Reproduce exactly the lines of the material beneath, from the line that contains "Hammond, John Hays." to the line that contains "of the Texas", both included, and no other lines.

.....

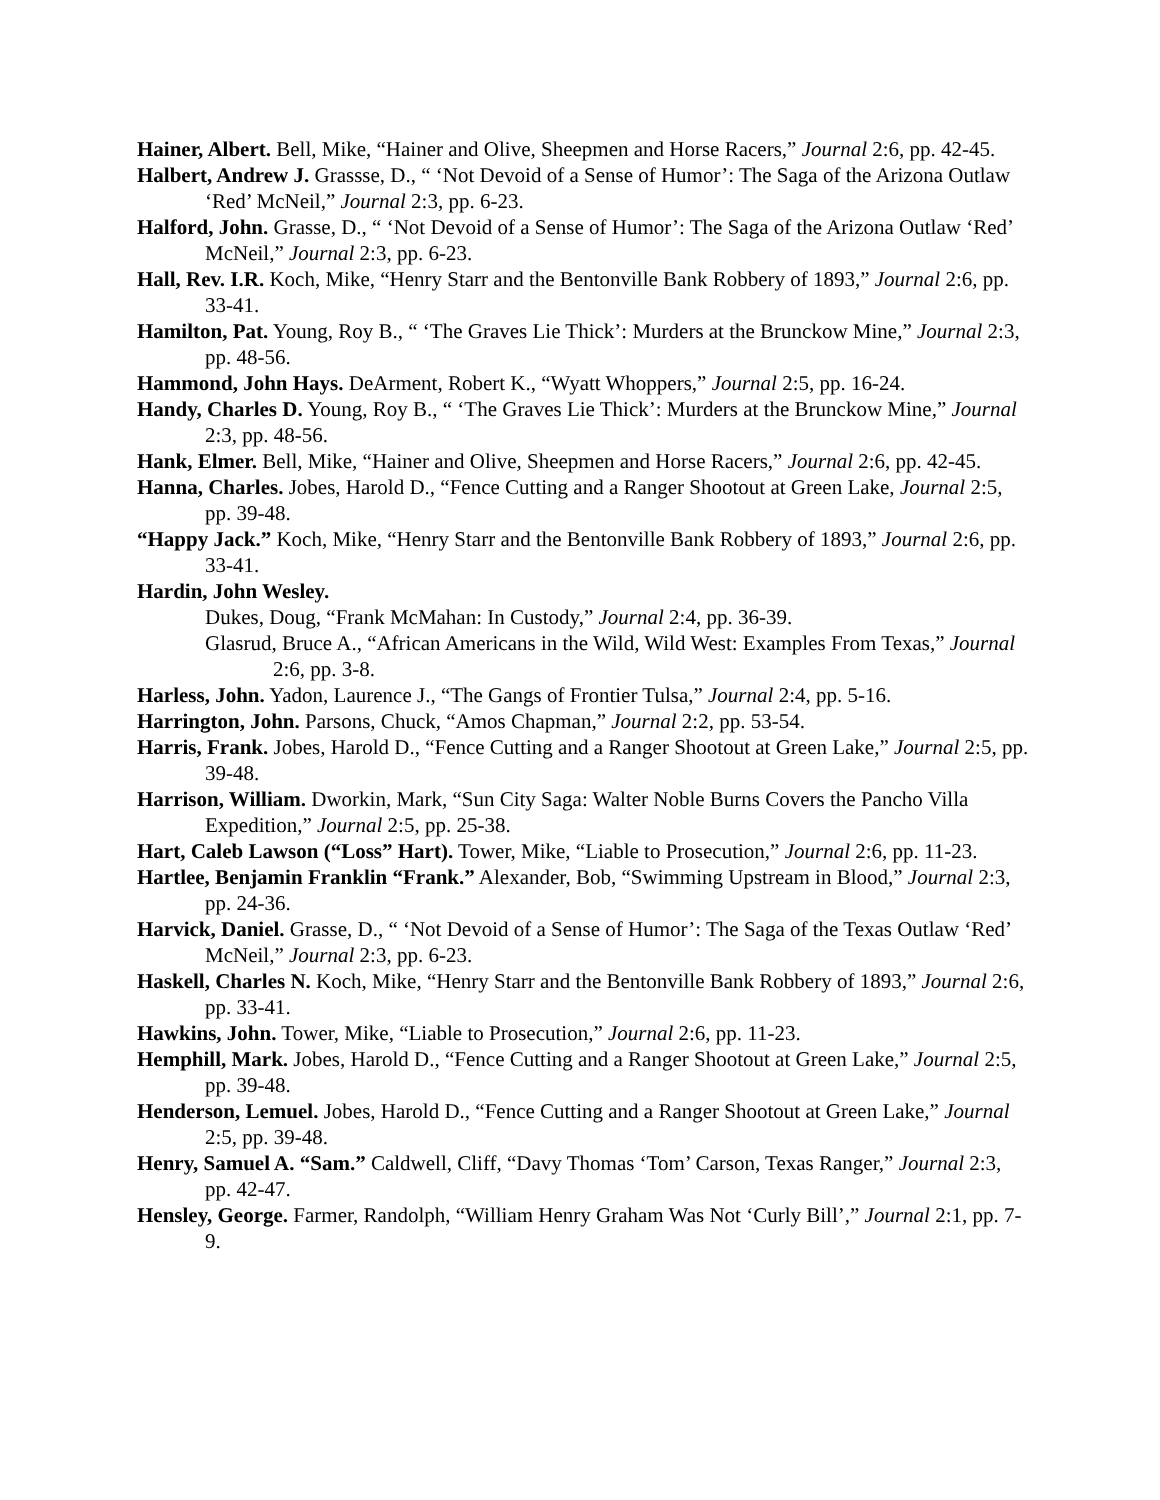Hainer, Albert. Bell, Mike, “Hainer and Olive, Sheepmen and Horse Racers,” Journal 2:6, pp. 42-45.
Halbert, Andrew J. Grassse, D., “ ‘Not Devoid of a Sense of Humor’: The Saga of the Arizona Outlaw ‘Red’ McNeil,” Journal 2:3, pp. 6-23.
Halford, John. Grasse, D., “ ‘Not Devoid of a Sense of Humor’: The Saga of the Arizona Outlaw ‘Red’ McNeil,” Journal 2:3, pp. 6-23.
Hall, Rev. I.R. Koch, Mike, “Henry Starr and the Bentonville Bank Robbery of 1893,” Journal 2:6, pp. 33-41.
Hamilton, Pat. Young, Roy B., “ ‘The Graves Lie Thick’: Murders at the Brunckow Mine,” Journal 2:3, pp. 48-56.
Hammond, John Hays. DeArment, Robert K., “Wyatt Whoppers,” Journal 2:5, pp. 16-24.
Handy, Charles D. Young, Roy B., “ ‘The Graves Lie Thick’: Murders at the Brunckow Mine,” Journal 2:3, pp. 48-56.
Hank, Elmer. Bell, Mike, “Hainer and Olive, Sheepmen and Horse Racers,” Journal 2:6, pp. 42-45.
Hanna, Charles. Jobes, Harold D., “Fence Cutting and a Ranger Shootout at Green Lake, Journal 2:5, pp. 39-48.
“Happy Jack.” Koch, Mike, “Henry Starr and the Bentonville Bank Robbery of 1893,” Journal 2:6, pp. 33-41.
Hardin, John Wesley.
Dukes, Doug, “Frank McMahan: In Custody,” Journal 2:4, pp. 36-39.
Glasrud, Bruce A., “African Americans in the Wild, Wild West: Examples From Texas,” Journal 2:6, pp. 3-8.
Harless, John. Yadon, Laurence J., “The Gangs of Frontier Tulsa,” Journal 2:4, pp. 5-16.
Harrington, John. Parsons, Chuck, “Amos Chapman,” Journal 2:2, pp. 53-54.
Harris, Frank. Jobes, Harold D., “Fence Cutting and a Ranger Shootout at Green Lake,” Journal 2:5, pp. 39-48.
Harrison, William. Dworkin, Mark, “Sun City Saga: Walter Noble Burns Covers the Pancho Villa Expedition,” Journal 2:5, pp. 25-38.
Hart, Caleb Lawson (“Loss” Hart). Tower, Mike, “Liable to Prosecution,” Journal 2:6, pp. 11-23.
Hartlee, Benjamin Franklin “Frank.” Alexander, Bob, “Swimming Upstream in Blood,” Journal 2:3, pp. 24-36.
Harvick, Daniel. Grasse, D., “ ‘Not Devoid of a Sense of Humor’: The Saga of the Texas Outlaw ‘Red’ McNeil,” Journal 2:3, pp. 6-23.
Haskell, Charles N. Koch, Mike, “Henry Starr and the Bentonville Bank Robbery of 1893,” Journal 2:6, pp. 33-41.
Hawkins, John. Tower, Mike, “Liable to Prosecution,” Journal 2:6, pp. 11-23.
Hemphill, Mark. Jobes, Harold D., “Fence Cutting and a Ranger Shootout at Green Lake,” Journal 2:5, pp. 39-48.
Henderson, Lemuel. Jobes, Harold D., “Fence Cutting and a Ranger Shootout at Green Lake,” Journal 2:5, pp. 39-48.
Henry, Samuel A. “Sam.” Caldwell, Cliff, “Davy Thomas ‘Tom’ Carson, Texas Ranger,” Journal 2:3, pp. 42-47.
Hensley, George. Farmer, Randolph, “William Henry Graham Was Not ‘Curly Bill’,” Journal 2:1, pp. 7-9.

.....

### YOUR SOLUTION
Hammond, John Hays. DeArment, Robert K., “Wyatt Whoppers,” Journal 2:5, pp. 16-24.
Handy, Charles D. Young, Roy B., “ ‘The Graves Lie Thick’: Murders at the Brunckow Mine,” Journal 2:3, pp. 48-56.
Hank, Elmer. Bell, Mike, “Hainer and Olive, Sheepmen and Horse Racers,” Journal 2:6, pp. 42-45.
Hanna, Charles. Jobes, Harold D., “Fence Cutting and a Ranger Shootout at Green Lake, Journal 2:5, pp. 39-48.
“Happy Jack.” Koch, Mike, “Henry Starr and the Bentonville Bank Robbery of 1893,” Journal 2:6, pp. 33-41.
Hardin, John Wesley.
Dukes, Doug, “Frank McMahan: In Custody,” Journal 2:4, pp. 36-39.
Glasrud, Bruce A., “African Americans in the Wild, Wild West: Examples From Texas,” Journal 2:6, pp. 3-8.
Harless, John. Yadon, Laurence J., “The Gangs of Frontier Tulsa,” Journal 2:4, pp. 5-16.
Harrington, John. Parsons, Chuck, “Amos Chapman,” Journal 2:2, pp. 53-54.
Harris, Frank. Jobes, Harold D., “Fence Cutting and a Ranger Shootout at Green Lake,” Journal 2:5, pp. 39-48.
Harrison, William. Dworkin, Mark, “Sun City Saga: Walter Noble Burns Covers the Pancho Villa Expedition,” Journal 2:5, pp. 25-38.
Hart, Caleb Lawson (“Loss” Hart). Tower, Mike, “Liable to Prosecution,” Journal 2:6, pp. 11-23.
Hartlee, Benjamin Franklin “Frank.” Alexander, Bob, “Swimming Upstream in Blood,” Journal 2:3, pp. 24-36.
Harvick, Daniel. Grasse, D., “ ‘Not Devoid of a Sense of Humor’: The Saga of the Texas Outlaw ‘Red’ McNeil,” Journal 2:3, pp. 6-23.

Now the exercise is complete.